# What is expected:
Copy the material word for word, starting at its first line and ending at the line that contains "Zapisz się do newslettera", with both ends included.

# Data shown:
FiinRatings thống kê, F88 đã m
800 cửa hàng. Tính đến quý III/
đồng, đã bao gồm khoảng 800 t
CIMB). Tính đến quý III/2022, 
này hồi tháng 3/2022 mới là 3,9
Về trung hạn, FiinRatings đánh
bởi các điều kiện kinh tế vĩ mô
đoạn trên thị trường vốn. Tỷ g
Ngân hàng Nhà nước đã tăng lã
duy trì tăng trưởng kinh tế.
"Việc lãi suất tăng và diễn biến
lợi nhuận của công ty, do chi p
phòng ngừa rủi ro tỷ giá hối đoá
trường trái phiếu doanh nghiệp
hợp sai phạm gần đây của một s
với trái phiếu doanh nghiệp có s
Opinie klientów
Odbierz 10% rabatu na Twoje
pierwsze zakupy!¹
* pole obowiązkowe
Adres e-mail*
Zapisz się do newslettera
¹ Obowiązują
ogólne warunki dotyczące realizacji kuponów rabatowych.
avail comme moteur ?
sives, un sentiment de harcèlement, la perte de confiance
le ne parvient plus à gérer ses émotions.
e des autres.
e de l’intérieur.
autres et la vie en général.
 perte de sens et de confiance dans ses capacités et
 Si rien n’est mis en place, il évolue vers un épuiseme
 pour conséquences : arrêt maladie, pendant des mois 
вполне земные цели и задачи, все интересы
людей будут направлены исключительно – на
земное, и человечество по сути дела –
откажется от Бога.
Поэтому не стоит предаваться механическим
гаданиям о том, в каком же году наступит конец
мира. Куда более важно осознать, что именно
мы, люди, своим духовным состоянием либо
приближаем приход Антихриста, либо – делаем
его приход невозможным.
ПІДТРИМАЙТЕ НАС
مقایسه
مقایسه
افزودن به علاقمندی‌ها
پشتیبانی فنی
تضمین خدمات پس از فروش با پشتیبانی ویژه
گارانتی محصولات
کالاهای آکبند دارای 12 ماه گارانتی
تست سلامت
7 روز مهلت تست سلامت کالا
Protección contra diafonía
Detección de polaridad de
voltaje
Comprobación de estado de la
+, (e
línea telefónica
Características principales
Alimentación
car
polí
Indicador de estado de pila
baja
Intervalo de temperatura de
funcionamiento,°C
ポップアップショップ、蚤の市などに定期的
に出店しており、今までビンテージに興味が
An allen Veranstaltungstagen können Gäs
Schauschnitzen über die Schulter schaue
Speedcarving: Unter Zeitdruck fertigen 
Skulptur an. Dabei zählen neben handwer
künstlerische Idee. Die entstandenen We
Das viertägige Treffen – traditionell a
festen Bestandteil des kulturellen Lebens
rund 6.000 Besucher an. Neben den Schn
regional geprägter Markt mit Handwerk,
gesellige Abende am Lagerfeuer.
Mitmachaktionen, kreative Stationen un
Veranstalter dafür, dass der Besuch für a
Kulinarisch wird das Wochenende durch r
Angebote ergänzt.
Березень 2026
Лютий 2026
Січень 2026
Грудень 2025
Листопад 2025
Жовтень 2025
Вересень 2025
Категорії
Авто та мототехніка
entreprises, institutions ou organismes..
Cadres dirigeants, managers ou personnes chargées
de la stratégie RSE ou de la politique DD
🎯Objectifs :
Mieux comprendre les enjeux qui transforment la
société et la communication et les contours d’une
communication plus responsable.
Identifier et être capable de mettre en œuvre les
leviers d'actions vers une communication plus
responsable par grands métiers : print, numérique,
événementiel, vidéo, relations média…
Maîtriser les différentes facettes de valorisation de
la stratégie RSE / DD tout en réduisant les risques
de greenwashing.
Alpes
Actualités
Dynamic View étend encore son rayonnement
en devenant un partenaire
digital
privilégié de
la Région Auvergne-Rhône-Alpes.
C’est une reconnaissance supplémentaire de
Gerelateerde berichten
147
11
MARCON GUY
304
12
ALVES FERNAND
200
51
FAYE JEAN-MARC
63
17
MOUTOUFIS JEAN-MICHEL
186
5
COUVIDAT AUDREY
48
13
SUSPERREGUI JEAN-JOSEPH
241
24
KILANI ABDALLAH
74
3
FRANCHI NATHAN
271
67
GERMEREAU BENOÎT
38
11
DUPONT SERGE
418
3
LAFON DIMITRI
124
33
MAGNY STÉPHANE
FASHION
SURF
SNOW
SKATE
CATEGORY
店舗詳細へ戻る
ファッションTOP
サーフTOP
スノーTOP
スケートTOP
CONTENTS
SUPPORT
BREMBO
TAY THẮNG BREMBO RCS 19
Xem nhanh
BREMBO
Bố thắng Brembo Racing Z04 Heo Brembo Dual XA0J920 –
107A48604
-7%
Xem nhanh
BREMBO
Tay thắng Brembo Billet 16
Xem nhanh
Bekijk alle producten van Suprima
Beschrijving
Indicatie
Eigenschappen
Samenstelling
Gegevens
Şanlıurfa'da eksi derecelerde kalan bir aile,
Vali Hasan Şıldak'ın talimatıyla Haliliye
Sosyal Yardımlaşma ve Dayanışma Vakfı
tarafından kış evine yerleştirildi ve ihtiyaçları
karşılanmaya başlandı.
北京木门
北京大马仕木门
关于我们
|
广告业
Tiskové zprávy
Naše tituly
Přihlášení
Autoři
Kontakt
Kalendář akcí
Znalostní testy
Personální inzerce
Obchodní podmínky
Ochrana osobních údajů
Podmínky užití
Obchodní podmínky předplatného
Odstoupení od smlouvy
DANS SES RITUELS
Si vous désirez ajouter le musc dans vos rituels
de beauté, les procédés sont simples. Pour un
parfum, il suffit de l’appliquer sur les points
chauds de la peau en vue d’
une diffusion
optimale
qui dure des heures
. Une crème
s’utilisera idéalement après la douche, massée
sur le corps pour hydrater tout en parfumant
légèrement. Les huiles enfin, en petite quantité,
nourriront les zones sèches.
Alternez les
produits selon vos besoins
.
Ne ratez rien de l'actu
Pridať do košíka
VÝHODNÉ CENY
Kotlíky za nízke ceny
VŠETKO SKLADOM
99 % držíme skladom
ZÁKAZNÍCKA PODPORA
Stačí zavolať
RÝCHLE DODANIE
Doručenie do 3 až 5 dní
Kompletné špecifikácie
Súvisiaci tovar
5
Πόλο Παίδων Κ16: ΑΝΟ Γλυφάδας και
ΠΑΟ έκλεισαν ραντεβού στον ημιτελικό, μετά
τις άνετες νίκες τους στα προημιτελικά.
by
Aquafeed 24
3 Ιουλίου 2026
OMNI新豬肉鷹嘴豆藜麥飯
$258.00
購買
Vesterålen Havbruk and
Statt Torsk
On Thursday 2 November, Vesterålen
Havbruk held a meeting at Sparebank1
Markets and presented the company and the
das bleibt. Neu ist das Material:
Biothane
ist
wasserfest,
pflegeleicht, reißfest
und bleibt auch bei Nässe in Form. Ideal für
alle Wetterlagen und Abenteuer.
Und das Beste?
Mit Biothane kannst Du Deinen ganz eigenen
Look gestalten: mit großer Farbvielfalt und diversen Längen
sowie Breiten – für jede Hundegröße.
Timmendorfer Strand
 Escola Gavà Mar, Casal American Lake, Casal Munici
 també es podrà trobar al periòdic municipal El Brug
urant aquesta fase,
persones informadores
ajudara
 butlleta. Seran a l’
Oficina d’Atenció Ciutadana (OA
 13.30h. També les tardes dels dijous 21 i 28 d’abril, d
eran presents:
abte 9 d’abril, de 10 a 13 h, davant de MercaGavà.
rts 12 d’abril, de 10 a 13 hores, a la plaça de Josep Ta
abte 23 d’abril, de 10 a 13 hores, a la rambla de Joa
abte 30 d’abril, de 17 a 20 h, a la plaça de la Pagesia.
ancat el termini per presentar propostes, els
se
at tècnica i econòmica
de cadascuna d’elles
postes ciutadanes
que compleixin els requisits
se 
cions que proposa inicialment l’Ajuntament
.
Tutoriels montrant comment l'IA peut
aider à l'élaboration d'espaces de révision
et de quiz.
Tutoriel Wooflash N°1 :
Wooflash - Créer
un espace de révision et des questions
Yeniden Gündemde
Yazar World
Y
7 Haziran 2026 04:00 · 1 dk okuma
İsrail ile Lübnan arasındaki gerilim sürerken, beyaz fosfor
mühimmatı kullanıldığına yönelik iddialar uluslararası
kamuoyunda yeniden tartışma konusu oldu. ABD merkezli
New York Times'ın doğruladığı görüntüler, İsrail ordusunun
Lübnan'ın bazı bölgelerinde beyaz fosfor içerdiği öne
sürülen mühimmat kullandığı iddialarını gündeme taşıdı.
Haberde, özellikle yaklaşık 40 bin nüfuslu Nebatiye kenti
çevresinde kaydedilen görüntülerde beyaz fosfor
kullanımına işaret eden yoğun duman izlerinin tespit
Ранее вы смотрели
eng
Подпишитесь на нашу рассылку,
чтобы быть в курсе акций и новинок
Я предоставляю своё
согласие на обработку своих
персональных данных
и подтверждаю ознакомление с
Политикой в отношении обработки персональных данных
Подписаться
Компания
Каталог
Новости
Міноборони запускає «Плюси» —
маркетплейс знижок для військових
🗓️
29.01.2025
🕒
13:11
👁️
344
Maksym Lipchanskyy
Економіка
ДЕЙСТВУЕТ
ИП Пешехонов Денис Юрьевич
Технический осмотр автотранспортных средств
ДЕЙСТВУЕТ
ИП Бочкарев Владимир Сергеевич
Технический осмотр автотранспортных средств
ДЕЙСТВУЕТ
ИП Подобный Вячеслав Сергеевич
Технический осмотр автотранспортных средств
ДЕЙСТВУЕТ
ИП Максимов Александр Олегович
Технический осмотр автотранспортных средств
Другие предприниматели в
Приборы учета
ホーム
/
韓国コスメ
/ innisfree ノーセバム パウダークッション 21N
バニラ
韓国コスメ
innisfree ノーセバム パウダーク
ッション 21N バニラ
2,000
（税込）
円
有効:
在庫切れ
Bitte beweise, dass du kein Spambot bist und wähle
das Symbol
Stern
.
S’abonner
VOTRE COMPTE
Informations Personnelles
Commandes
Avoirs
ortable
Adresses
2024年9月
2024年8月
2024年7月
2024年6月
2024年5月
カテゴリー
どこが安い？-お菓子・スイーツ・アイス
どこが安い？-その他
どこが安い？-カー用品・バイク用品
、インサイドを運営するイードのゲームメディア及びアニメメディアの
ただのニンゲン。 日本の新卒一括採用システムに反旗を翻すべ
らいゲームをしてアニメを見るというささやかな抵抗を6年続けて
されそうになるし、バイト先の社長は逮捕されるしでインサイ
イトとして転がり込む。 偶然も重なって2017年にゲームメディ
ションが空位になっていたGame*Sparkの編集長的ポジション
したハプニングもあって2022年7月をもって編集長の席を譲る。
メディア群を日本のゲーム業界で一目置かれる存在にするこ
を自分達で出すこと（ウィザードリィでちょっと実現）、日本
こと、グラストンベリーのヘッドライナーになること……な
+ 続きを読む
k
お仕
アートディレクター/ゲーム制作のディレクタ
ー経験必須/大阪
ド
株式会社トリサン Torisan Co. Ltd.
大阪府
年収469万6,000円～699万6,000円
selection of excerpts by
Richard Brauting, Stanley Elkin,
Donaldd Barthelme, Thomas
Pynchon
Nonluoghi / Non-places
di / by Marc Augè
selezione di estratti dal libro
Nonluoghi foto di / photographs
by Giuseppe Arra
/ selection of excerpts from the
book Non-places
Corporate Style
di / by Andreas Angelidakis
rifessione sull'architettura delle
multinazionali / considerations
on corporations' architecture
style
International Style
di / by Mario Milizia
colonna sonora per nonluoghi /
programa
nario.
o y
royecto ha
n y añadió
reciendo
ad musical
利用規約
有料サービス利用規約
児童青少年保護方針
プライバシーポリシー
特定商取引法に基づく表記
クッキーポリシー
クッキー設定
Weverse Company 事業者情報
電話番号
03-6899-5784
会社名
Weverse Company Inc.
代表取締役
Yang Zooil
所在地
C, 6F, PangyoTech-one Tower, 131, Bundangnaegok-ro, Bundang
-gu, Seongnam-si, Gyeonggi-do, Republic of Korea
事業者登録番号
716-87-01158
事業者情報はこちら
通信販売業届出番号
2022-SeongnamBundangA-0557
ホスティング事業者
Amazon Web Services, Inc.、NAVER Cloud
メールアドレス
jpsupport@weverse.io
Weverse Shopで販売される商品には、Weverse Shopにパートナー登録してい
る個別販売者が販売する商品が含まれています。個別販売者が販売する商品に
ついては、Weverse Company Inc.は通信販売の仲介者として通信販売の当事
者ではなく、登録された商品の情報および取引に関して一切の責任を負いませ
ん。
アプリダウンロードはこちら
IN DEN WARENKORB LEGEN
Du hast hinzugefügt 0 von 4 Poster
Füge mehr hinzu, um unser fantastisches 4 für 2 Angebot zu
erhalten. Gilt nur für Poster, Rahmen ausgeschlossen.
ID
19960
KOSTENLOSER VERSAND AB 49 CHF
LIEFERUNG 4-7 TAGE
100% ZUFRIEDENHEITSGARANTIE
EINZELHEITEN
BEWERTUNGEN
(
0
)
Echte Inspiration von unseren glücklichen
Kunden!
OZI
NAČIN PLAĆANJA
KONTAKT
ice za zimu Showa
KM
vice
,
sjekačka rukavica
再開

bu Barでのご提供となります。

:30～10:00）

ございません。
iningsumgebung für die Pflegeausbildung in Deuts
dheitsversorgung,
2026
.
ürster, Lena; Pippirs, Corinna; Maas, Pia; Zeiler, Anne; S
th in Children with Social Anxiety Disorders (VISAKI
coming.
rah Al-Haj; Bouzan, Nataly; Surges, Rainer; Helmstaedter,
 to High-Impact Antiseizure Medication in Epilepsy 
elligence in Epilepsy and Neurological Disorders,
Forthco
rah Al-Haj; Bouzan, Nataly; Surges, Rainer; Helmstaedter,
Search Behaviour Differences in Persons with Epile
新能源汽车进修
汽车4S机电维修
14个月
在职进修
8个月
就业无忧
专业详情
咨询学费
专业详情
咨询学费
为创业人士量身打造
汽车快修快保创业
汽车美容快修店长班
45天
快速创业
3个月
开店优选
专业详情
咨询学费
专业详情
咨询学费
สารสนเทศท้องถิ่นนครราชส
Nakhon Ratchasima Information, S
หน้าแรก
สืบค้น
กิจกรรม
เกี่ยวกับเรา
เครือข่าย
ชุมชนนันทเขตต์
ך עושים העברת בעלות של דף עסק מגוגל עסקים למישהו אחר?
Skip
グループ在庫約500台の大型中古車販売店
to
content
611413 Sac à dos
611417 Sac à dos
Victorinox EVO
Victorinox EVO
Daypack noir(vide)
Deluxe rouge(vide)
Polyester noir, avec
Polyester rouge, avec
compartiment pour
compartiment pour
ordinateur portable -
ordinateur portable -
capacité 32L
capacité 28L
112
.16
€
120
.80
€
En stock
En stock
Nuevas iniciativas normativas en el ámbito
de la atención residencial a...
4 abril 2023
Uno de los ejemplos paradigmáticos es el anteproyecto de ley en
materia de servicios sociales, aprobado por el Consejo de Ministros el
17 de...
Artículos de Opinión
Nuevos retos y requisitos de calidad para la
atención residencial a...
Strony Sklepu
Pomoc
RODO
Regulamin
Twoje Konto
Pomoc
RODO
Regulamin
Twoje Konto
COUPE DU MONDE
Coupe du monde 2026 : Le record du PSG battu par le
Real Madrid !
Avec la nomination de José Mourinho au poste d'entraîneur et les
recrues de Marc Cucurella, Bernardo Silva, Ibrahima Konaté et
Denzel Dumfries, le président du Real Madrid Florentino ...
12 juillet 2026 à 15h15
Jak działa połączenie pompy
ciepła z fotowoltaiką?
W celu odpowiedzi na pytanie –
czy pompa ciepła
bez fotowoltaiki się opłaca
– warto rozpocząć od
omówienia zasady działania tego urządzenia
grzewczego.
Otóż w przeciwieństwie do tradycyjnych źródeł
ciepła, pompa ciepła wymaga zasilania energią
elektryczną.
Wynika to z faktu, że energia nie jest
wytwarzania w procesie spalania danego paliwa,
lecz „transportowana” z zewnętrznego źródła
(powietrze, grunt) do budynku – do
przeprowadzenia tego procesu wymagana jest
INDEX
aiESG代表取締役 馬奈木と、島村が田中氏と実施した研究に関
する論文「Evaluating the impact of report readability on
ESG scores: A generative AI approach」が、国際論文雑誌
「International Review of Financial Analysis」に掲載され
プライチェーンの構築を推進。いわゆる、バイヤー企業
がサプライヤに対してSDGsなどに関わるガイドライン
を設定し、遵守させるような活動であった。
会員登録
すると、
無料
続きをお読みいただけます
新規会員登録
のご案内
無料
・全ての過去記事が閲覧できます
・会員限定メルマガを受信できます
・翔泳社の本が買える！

# Exercise solution:
FiinRatings thống kê, F88 đã m
800 cửa hàng. Tính đến quý III/
đồng, đã bao gồm khoảng 800 t
CIMB). Tính đến quý III/2022, 
này hồi tháng 3/2022 mới là 3,9
Về trung hạn, FiinRatings đánh
bởi các điều kiện kinh tế vĩ mô
đoạn trên thị trường vốn. Tỷ g
Ngân hàng Nhà nước đã tăng lã
duy trì tăng trưởng kinh tế.
"Việc lãi suất tăng và diễn biến
lợi nhuận của công ty, do chi p
phòng ngừa rủi ro tỷ giá hối đoá
trường trái phiếu doanh nghiệp
hợp sai phạm gần đây của một s
với trái phiếu doanh nghiệp có s
Opinie klientów
Odbierz 10% rabatu na Twoje
pierwsze zakupy!¹
* pole obowiązkowe
Adres e-mail*
Zapisz się do newslettera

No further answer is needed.